À diferença de todos os outros países do mundo que um dia já foram colônias, não sentimos pelo nosso colonizador nenhuma mágoa. Mas também nenhuma admiração. Nem mesmo desprezo. Tampouco inferioridade. Não cultivamos nenhuma rivalidade. Nem sequer um sentimentozinho conflitante de amor-e-ódio que seja.
Não achamos que os portugueses nos exploraram – ao menos, não na intensidade que os nossos vizinhos latino-americanos entendem que foram explorados pelos espanhóis. Raramente acusamos os portugas de terem exterminado as nossas populações indígenas (porque, apesar de adorarmos comer farofa, nos consideramos tão diferentes dos índios quanto os australianos de seus aborígenes).
Não consumimos cultura portuguesa – mas achamos perfeitamente normal que os portugueses consumam a nossa (cultura de massa, bem entendido).

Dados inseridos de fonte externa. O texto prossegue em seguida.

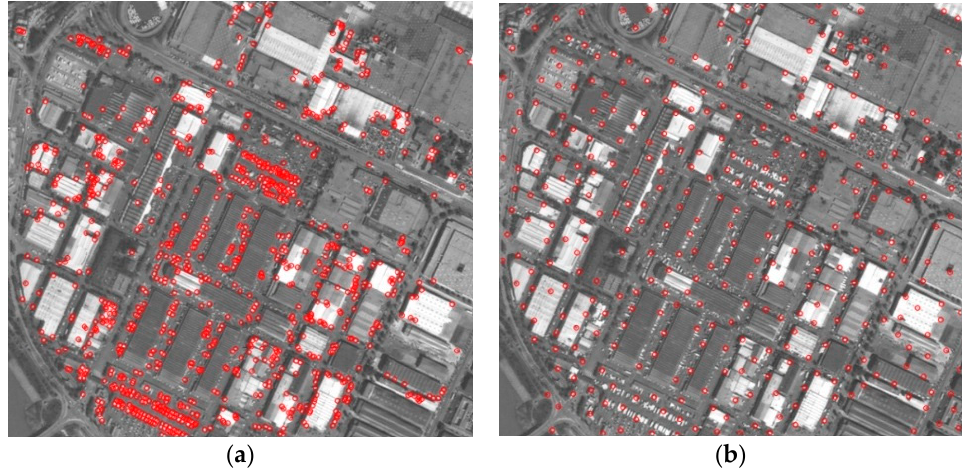
Figure 4. Comparison of standard FAST and UR-FAST. ( a ) Standard FAST and ( b ) UR-FAST.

Não nos interessamos por saber o que acontece em Portugal. Há mais notícias sobre Guiné-Bissau e Moçambique nos jornais portugueses do que notícias sobre Portugal nos jornais brasileiros.
E o que é mais grave: mesmo sem absolutamente nenhum indicador social que justifique tamanha pretensão, lá no íntimo bem que continuamos a nos achar mais “desenvolvidos” que Portugal.

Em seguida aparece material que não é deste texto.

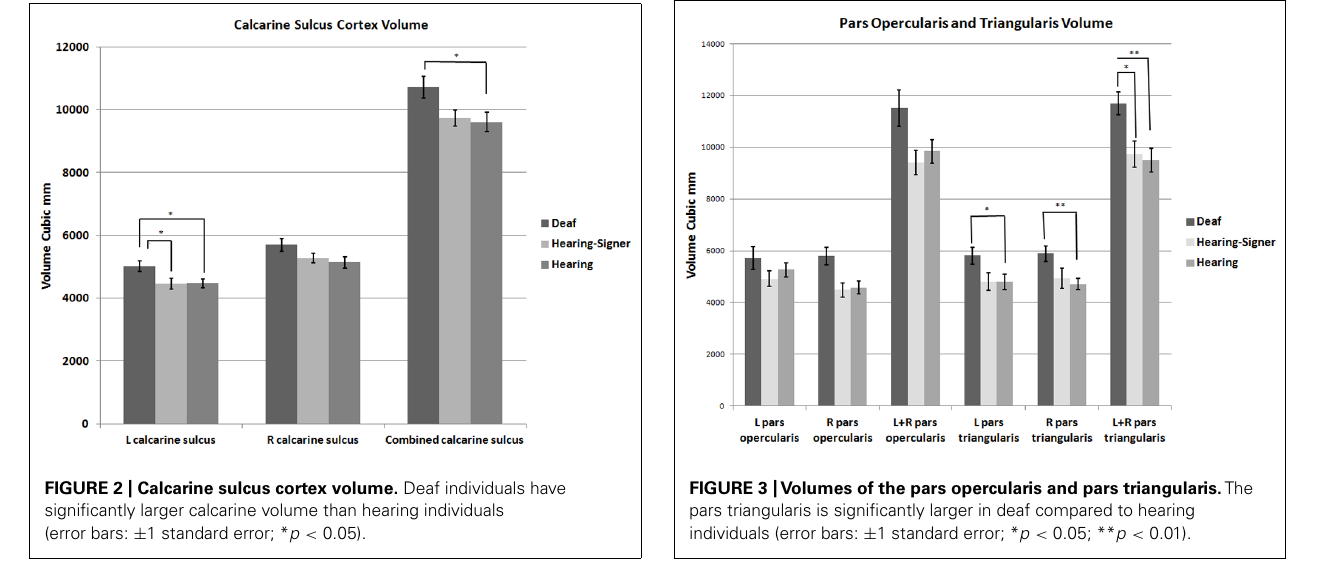
Hearing non-signers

Nem os Estados Unidos conseguem nos superar em complexo de superioridade com relação a seu colonizador. Por mais que saibam que são (e eles, de fato, são) mais ricos que a Inglaterra, os americanos não deixam de se sentir menos cultos e com menos classe do que os ingleses.
No fundo, vemos Portugal como os americanos vêem a Irlanda – um lugar pobre da Europa que nos mandou imigrantes que falam a nossa língua.
(Que a nossa língua tenha sido inventada em Portugal é algo tão fortuito quanto o fato de o nosso futebol ter nascido na Inglaterra ou a circunstância de a nossa Gisele ter começado a ser produzida há algumas gerações na Alemanha.)
Depois que saímos da escola, só lembramos de Portugal como nosso colonizador para reclamar da inépcia administrativa e suspirar pela expulsão dos holandeses. Ah, se a Holanda tivesse ficado! (Concordo. Tudo seria diferente: seríamos um grande Suriname; a maior das Indonésias; uma imensa África do Sul.)
Mesmo ignorando quase tudo o que vem de Portugal e diminuindo sistematicamente o papel de Portugal na formação do Brasil, temos por Portugal uma simpatia que poucos países têm por algum outro. E certamente nenhum país do mundo tem por seu colonizador.
Por acaso a Argentina ou o México prenderiam a respiração para torcer pela Espanha? Os Estados Unidos (ou a Índia!) se embandeirariam para trazer sorte à Inglaterra?
Pode parecer que o Brasil inteiro hoje está com Portugal por causa do Felipão. Mas a verdade é que estaríamos com eles de todo jeito.
Portugal é naturalmente o nosso segundo time. Mais ou menos como o América é o segundo time dos cariocas. Ou como todo paulistano, depois que seu time fica sem chances, passa a torcer pela (não falei?) Portuguesa.
Claro, com o Felipão tudo vai ficar ainda mais emocionante. Vamos poder até fazer de conta que estamos torcendo pelo Brasil.
Mas que os portugueses não se enganem – mesmo sem esse carcamano de Caxias do Sul no banco, nosso coração seria de Portugal.
Porque temos por Portugal a simpatia que... bem, a mesma simpatia um colonizador sentiria por sua colônia predileta.